In this novel, all the action is there on the page: ‘…she felt her foot in the other man’s hand, a terrible grip which twisted her ankle so that she had to roll with it or have it torn off. He dragged her towards him. Her other leg trapped beneath her. He got her face down on the floor of the cab, both ankles secured, knees bent and heels jammed against her buttocks. He leaned over and grabbed her hair, pulled her head back until her throat was stretched so tight she couldn’t even squeak. She lashed out with her fists. One was caught and then the other and forced behind her back. A man’s crotch was now in her face…’

The plot ranges more widely than Cleeves’s, both geographically and emotionally, taking in gangs and drugs, sex trafficking, corruption and more. Capital Punishment is an engrossing, shocking, and illuminating novel.

Different again is Warren Ellis’s Gun Machine. Ellis is an award-winning and successful graphic novelist from Essex, who has chosen to set his new prose novel inNew York City. Two cops, great friends as well as partners, are called to an apartment building to answer a 911 call. A naked man has been threatening his fellow residents with a large shotgun. One of the cops, Rosato, has a dodgy knee, which gives way under him so that the gunman’s potentially trivial shot, ‘tore off the upper left side of [his] head. There was a wet smack as a fitsful of his brain hit the stairwell wall.’

This leaves his partner, John Tallow, to fell the naked gunman and investigate, fighting the inertia and possible corruption of his bosses and their political allies until he uncovers the reasons why the gunman took off his clothes and fired.

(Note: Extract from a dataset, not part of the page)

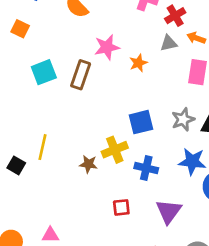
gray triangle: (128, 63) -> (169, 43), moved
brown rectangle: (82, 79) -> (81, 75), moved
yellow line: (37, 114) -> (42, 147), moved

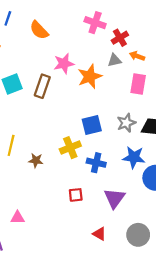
orange star: (138, 63) -> (90, 76), size x1.6
brown star: (88, 164) -> (36, 161), moved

Like Ann Cleeves’s Dead Water, Gun Machine is set in a circumscribed environment and deals with loss, guilt, and tormented affection, but there the resemblance ends. Where her language is gentle and elliptical, his is sparkily vigorous and pulls no punches whatsoever. Describing the gunman, he writes: ‘a bodybuilder gone to burgers and long days on the sofa…The top of his head was bald and seemed too small to contain a human brain. His cock sat atop his pouchy balls like a gray clit.’

If you have the stomach for it, this is a thoroughly entertaining, fast-moving, if slightly implausible, adventure into a particular kind of psychopathic mindscape.